En adressant à Marie les paroles qui, jadis, étaient adressées à Judith, la victorieuse, Elisabeth veut très clairement signifier que Marie apporte elle aussi la victoire ou plutôt qu’elle porte en elle celui qui apportera la victoire sur le mal. Car vous aurez remarqué que la 2° partie de la citation comporte une différence. A Judith, on disait : « Tu es bénie entre toutes les femmes et béni est le Seigneur Dieu » à Marie, Elisabeth dira : « Tu es bénie entre toutes les femmes, et le fruit de tes entrailles est béni. » Pour faire simple, on disait à Judith que si elle avait été capable d’une telle audace et si elle avait pu remporter cette victoire, c’est parce que Dieu l’avait accompagnée. En ce qui concerne Marie, Elisabeth va aller plus loin précisant que c’est celui qu’elle porte qui apportera la victoire et qui deviendra source de bénédiction. 

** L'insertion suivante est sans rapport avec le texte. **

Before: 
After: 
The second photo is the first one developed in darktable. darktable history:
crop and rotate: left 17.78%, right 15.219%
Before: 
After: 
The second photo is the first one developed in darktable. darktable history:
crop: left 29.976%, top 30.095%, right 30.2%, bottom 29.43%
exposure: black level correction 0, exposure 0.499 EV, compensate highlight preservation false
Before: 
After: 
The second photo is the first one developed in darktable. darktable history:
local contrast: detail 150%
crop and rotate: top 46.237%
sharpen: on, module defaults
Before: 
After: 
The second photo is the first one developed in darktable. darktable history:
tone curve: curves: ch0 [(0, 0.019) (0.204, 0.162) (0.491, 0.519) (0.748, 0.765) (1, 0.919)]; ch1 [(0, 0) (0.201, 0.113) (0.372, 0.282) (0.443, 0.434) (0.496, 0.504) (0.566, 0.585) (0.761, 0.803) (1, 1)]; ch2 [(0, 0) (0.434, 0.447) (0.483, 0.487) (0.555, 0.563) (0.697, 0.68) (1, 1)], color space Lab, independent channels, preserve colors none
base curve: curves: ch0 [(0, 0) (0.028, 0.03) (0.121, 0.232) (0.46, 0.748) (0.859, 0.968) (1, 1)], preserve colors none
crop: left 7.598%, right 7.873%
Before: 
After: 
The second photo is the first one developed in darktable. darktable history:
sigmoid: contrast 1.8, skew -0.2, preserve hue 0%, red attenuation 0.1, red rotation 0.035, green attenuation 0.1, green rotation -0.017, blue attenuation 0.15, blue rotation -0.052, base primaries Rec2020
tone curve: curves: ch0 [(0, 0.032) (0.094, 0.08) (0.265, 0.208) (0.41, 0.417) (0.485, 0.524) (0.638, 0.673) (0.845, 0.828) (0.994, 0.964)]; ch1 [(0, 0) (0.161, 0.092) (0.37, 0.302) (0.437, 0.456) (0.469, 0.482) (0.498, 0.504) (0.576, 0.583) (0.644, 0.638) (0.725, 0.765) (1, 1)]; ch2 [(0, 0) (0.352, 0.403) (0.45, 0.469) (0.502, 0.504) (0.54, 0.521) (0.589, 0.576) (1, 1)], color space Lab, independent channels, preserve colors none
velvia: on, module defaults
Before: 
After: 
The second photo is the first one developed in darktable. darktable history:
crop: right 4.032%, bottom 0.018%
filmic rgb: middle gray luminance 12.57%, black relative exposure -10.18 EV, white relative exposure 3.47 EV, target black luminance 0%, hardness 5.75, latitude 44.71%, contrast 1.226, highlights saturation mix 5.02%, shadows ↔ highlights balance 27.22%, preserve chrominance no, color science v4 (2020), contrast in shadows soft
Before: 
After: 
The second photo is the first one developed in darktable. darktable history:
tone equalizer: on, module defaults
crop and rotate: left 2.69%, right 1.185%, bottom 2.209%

Ainsi donc, contrairement à ce que peuvent nous reprocher nos frères issus de la Réforme, le « Je vous salue Marie » que nous prions ne nous détourne pas de Jésus, bien au contraire ! En reprenant les paroles de salutation d’Elisabeth, il nous invite à croire que c’est par Jésus que nous serons victorieux du mal et que c’est par lui que nous recevrons bénédictions sur bénédictions. Dans ces conditions, comment ne pas dire merci à Marie d’avoir accepté de porter celui qui nous apporte tout ? C’est ce que fait Elisabeth dans ses paroles de salutation, c’est ce que nous faisons, nous aussi, à chaque fois que, de nos cœurs, monte la prière du « Je vous salue Marie ». 

Il y a encore un autre clin d’œil avec le Premier Testament dans ce texte de la Visitation. On peut le trouver dans la suite des paroles d’Elisabeth : « D’où m’est-il donné que la mère de mon Seigneur vienne jusqu’à moi ? » L’ancienne traduction disait de manière plus explicite : « Comment ai-je ce bonheur que la mère de mon Seigneur vienne jusqu’à moi ? » 

Et le texte se conclut par cette mention, mais le lectionnaire liturgique n’a pas gardé cette conclusion et c’est bien dommage : Marie resta environ trois mois chez sa cousine Elisabeth. Pour les connaisseurs des Ecritures, là encore ce passage évoque une autre musique bien connue qui raconte l’épisode de l’Arche d’Alliance que le Roi David veut faire remonter à Jérusalem. 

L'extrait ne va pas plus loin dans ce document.